Editorial January 2001 : Millennial Memories By Hilary Williamson
2001: A Space Odyssey Starring Keir Dullea Directed by Stanley Kubrick
We spent Millennial Eve 2000 listening to the Beatles, packing up a ten year time capsule with poems and Pokémon, and discussing the great men and women of the century. Though the true millennium eve this year seemed more of an afterthought, its activity was preordained - we watched 2001: A Space Odyssey.
Clarke's Childhood's End was a book that made a lasting impression on me and I remember awaiting the movie 2001 with great anticipation in 1968. It was the first serious science fiction to be released as a movie and the special effects were stunning ... I remember how far away the future that it portrayed seemed to us at the time.
Aside from the 60's hair-do's, the movie stands the test of time very well. Its special effects are still impressive, the scientific details are fascinating and Hal as charming and sinister as ever (if you want a reminder you can listen to Hal's conversations online). The teens in our group enjoyed 2001 as much for the first time as the adults did for the umpteenth. And after the movie, the fireworks and champagne seemed redundant in ushering in the New Year.
As a serendipitous aside, Sir Arthur C. Clarke also quoted the poet James Elroy Flecker (mentioned in the December BookLoons editorial) in an intriguing December 29th U.K. Guardian article The ascent of man in which he speculates about the future while mentioning the futility of attempting to predict 'a thousand years hence'.
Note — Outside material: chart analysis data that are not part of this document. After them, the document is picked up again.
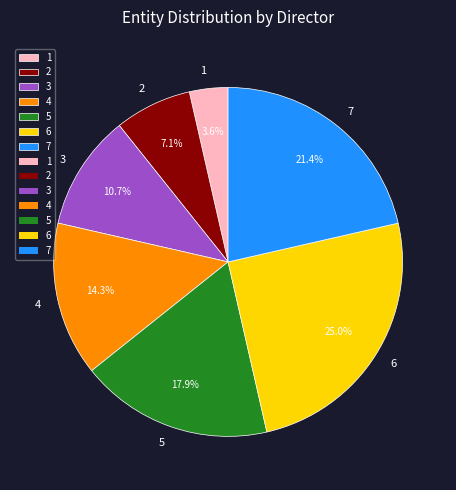

Which category has the biggest portion of the pie?

6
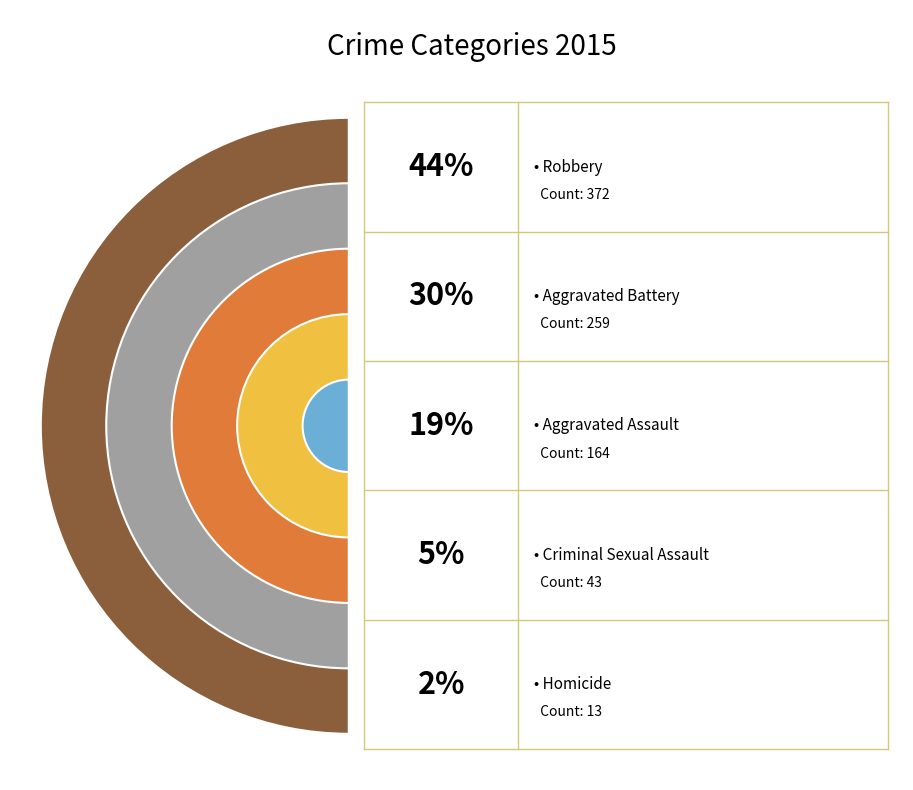

The Aggravated Battery slice represents 30% of the pie. True or false?

True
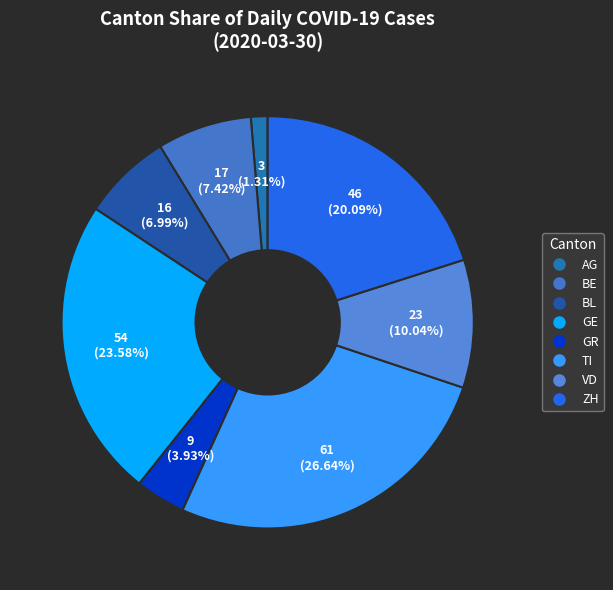

To the nearest percent, what is the average slice percentage?

12%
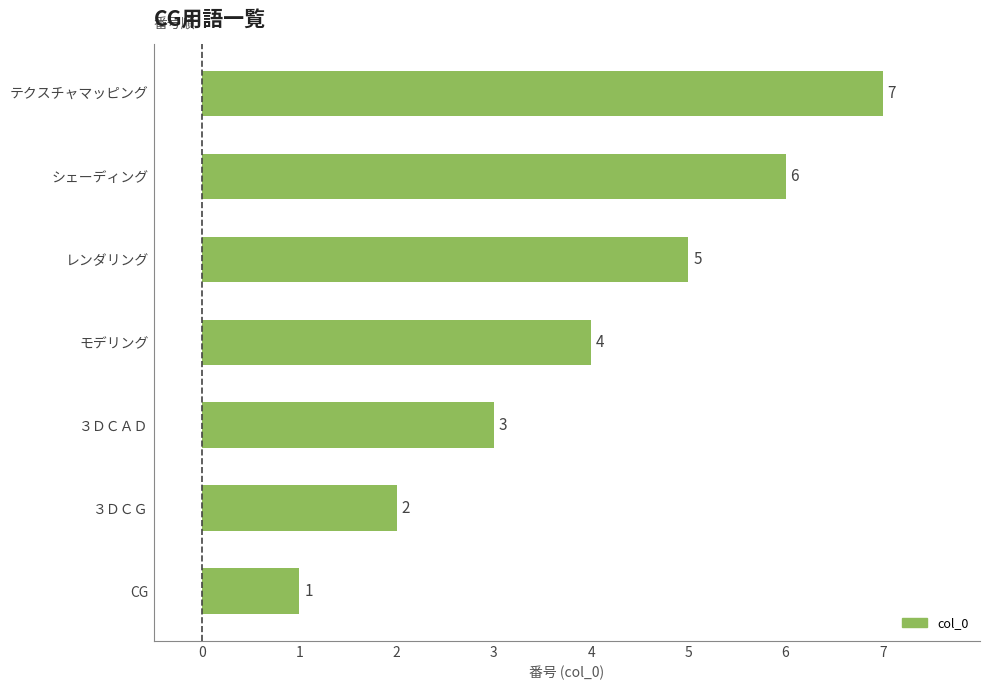

How many bars are there in total?

7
Clarke suggests that the main business of the millennium will be exploration of the solar system and 'the modification of many planetary environments to make them suitable for human habitation'. He speculates about the spread of terrestrial conflict to space - 'we have too many eggs in one fragile basket, here on this small blue dot' - and about contact with distant civilisations so that 'we may be plugged into the galactic internet, downloading vast libraries from countless alien cultures'. Now that's a horrific notion for those of us already struggling with information overload and junk mail!
But seriously, if we are on the verge of space exploration, let us hope that Kipling's Great Game and our dated tribal conflicts do not move off the planet with us. As Clarke himself said 'There is a hopeful symbolism in the fact that flags will not wave in a vacuum'. And from my personal nomination for the greatest human being of the century, Mohandas Karamchand Gandhi: 'An eye for an eye and the whole world is blind'. Let's hope we don't export that blindness off the planet.